Nostalgia: Then & Now · Mabel Cross · 15 July 2026

Is the uks ageverification law working after a year?

Is the uks ageverification law working after a year?

Kinda — Ofcom says the uks ageverification law pushed age checks to an unprecedented scale near its first anniversary, lifting highly effective checks for kids from 25% to 43%, yet many porn sites still lack proper barriers and teens keep slipping through dating apps. That is the mixed verdict from the UK communications regulator a year into the Online Safety Act.

The finding sits in a progress report covered by Mashable, and it lands as Britain debates still-tighter rules for younger users. For readers who track how internet rules jump from draft to daily life, our Nostalgia: Then & Now desk marks how fast “open web by default” became “prove you are old enough.”

Key Takeaways

What did Ofcom find about the uks ageverification law?

Close to a year after the Online Safety Act’s age-assurance rules took effect, Ofcom published a progress snapshot. The law requires robust age checks on services hosting content restricted to adults. That net stretches from pornography to less obvious corners, including non-explicit forums such as the r/stopsmoking subreddit.

Regulators report those checks are now live across several consumer sectors at once: porn, social media, dating, and gaming. The headline shift is in exposure, not slogans. From July 2025, when the law went into effect, through January 2026, the share of children asked to prove their age who then hit highly effective checks climbed from 25 percent to 43 percent.

Volume stats back that up. Between July and December of the prior year, 69 million age checks were completed across a sample of 32 services. Ofcom called that a 23-fold increase on the previous six months.

Are kids actually blocked from adult sites now?

Not cleanly. Ofcom’s Children’s Passive Online Monitoring study found that eight percent of participating children aged 8 to 14 visited porn providers. Half of those kids only reached sites that already had age checks in place.

Most visits were brief. Eighty-seven percent lasted under 30 seconds, and 65 percent lasted less than 10 seconds. Short sessions do not prove curiosity vanished; they do show friction is changing how those pages load.

On the supply side, all of the UK’s top 10 porn sites, and 64 of the top 100 most popular adult sites in the country, had installed age assurance as of last month. Ten had geo-blocked UK users altogether.

Even so, Ofcom said too many porn sites still do not have age checks. The regulator has opened 23 investigations into providers of 88 adult services — a clear signal that “kinda working” is not the same as “done.”

Where is the uks ageverification law still failing?

Search remains a major bypass. Ofcom found that a third (33 percent) of Google Search results on the first page for relevant queries pointed to porn sites without age checks or geo-blocking. On Bing, that share was 54 percent of first-page results.

Google and Bing are working with Ofcom to tackle how easily those unchecked sites show up. Mashable notes the Online Safety Act does not require search providers to use age assurance to stop minors viewing porn — a structural gap the numbers expose.

Dating apps are another soft spot. The report said more than 10 percent of 15- to 17-year-olds accessed three popular dating apps in December 2025 despite age checks. Ofcom’s takeaway was blunt: those services need checks that actually hold.

Age-inference tools — systems that guess age from behaviour — also drew doubt.

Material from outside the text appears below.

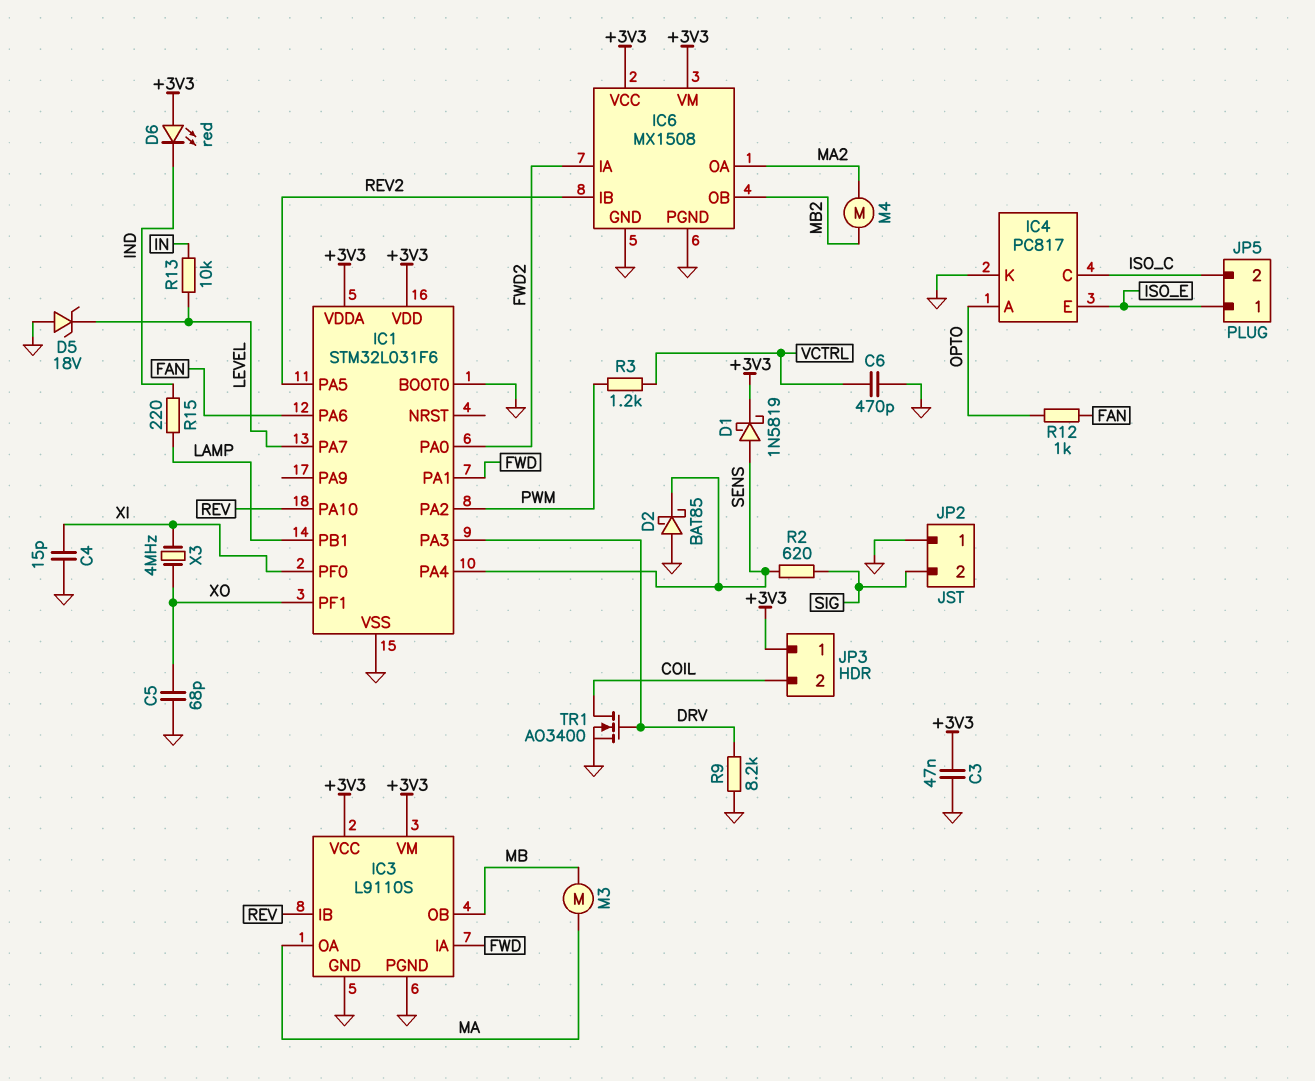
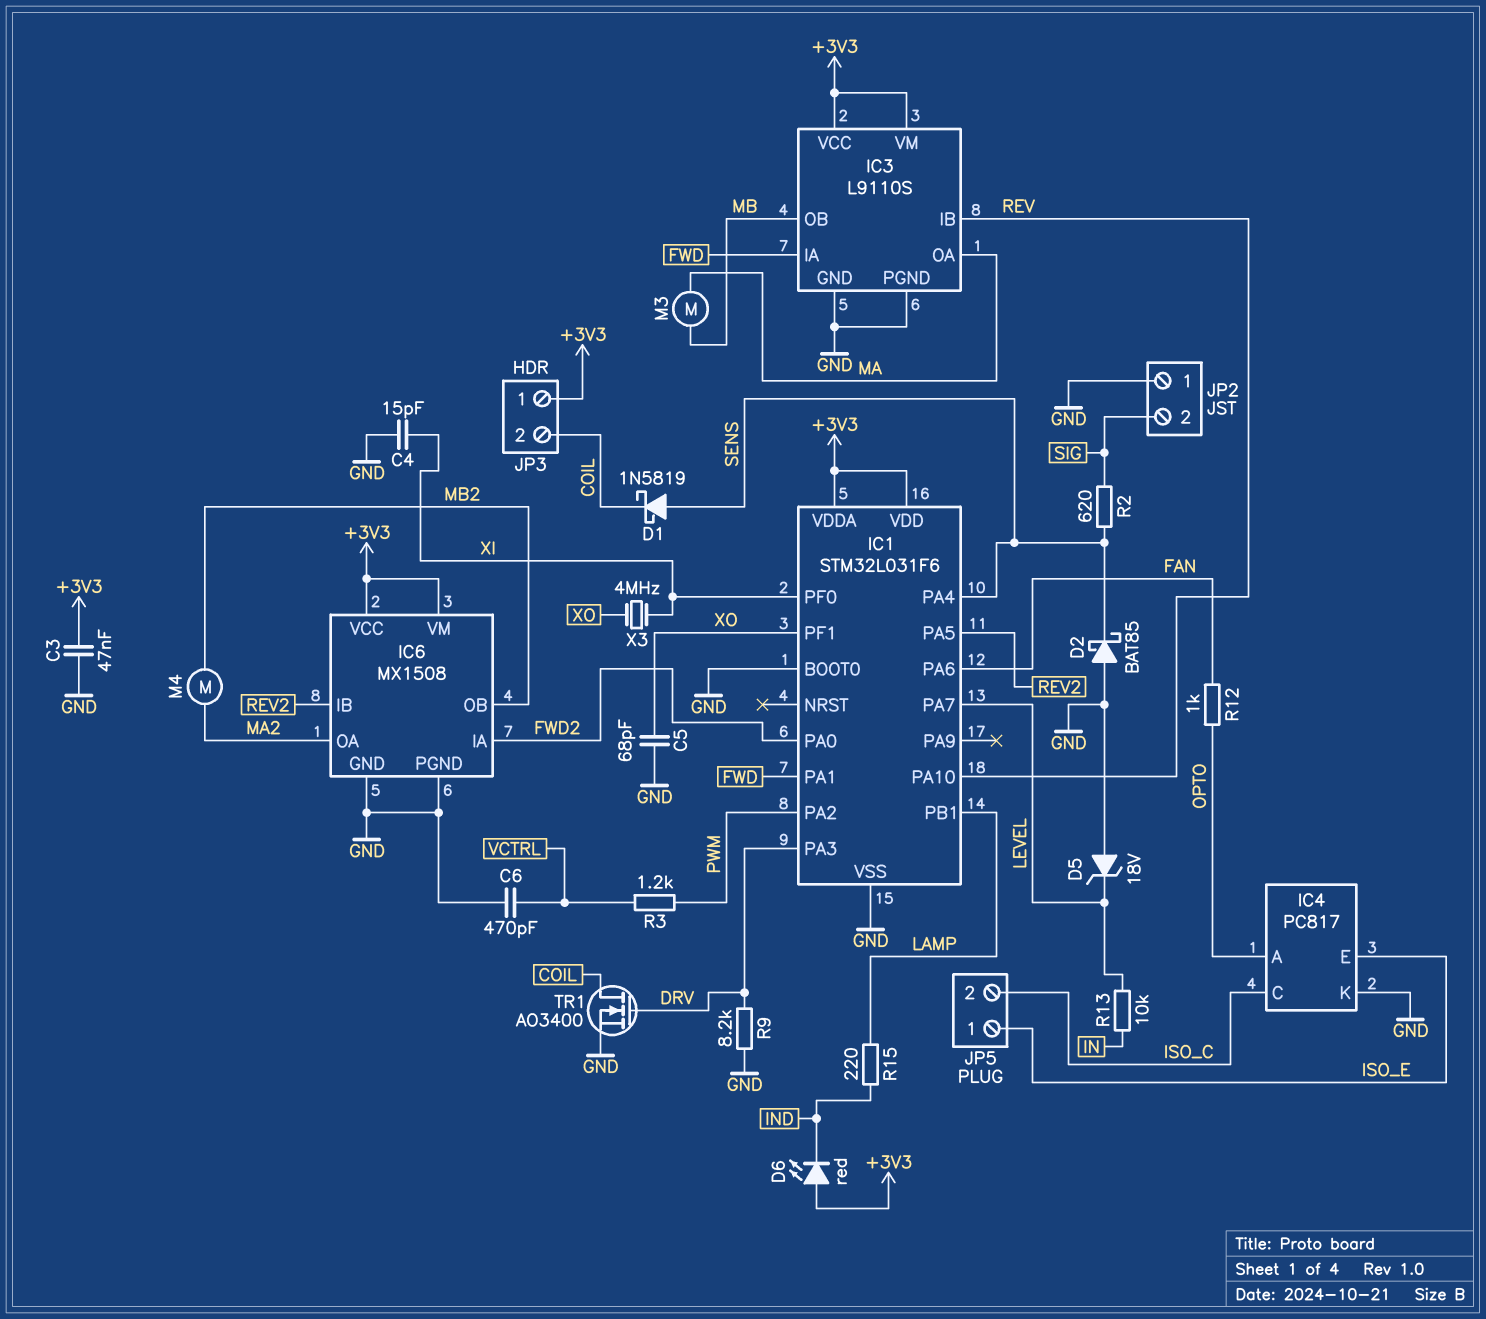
D1: schottky 1N5819 (A SENS, K +3V3) -> schottky 1N5819 (A SENS, K COIL)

In a press release shared with Mashable, Ofcom told social platforms using inference to meet child-protection duties to switch, without delay, to other methods listed in its guidance as highly effective.

What comes next for under-16 social media rules?

That warning matters more as the UK moves toward banning social media for children under 16. Officials plan to lean on similar age-assurance methods tied to the Online Safety Act.

A recent study of Australia’s social media ban found that approach ineffective in part because age estimations did not force younger users through stronger checks. Ofcom is pushing Britain away from that weak link before the next wave of rules lands.

The regulator will deliver an assessment to Parliament by the end of October on what highly effective age checks look like for proving someone is over 16. It also plans to publish a report on app-store-level age verification by January 2027.

Alongside the broader under-16 ban, the UK has announced a social media curfew for teenagers aged 16 and 17. In other words, today’s half-success on porn walls is only the opening act.

Bottom line: the uks ageverification law has scaled checks faster than almost anything before it, and more children now bounce off hard gates. Gaps in search, dating apps, stubborn unguarded porn sites, and flimsy age guesses mean the honest answer is still “kinda” — progress with unfinished enforcement.